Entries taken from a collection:

———

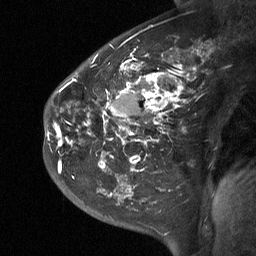
Breast MRI (dynamic contrast-enhanced), one sagittal slice; slice 40 of 64 in the series (ordered by position); dynamic contrast-enhanced study with each time point stored as its own series, time point 2 of 3 at this slice position (early post-contrast, ordered by acquisition time); 1.5 T; TE 4.8 ms, TR 27 ms; 2 mm slice thickness; 256 × 256 image matrix, field of view 200 × 200 mm. Female patient, age 42 years. From the clinical record (not read from this slice): setting: breast cancer imaged before/during neoadjuvant chemotherapy; receptor status: triple-negative.
Annotated regions visible in this slice (semi-automatic segmentation, software-assisted and operator-edited):
- analysis volume of interest (the breast-tissue region the enhancement analysis was run in; not a lesion): bounding box [x1, y1, x2, y2] px = [44, 29, 203, 190]
- tumour enhancement mask (voxels above the 90 % enhancement threshold inside the analysis volume of interest): [47, 64, 194, 173]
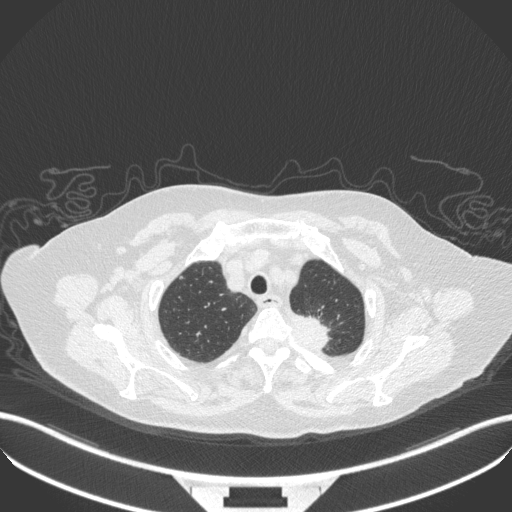
Chest CT, one axial slice. Slice 294 of 353 in the series (ordered by position). 100 kVp. Lung window (W 1500 / L -600 HU). 1 mm slice thickness. 512 × 512 image matrix. Female patient, age 81 years. Case-level facts recorded for this patient, not image findings: clinical TNM (as recorded): T2a N0 M0.
Annotated regions visible in this slice (bounding box drawn by a radiologist):
- lung tumour (recorded histology: adenocarcinoma): bounding box (x1, y1, x2, y2) in pixels: (284, 310, 332, 357)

———

* **TASK STATEMENT**
The string "series" marks the lines to copy; report each of them from the data above.

* **ANSWER BELOW**
Breast MRI (dynamic contrast-enhanced), one sagittal slice; slice 40 of 64 in the series (ordered by position); dynamic contrast-enhanced study with each time point stored as its own series, time point 2 of 3 at this slice position (early post-contrast, ordered by acquisition time); 1.5 T; TE 4.8 ms, TR 27 ms; 2 mm slice thickness; 256 × 256 image matrix, field of view 200 × 200 mm. Female patient, age 42 years. From the clinical record (not read from this slice): setting: breast cancer imaged before/during neoadjuvant chemotherapy; receptor status: triple-negative.
Chest CT, one axial slice. Slice 294 of 353 in the series (ordered by position). 100 kVp. Lung window (W 1500 / L -600 HU). 1 mm slice thickness. 512 × 512 image matrix. Female patient, age 81 years. Case-level facts recorded for this patient, not image findings: clinical TNM (as recorded): T2a N0 M0.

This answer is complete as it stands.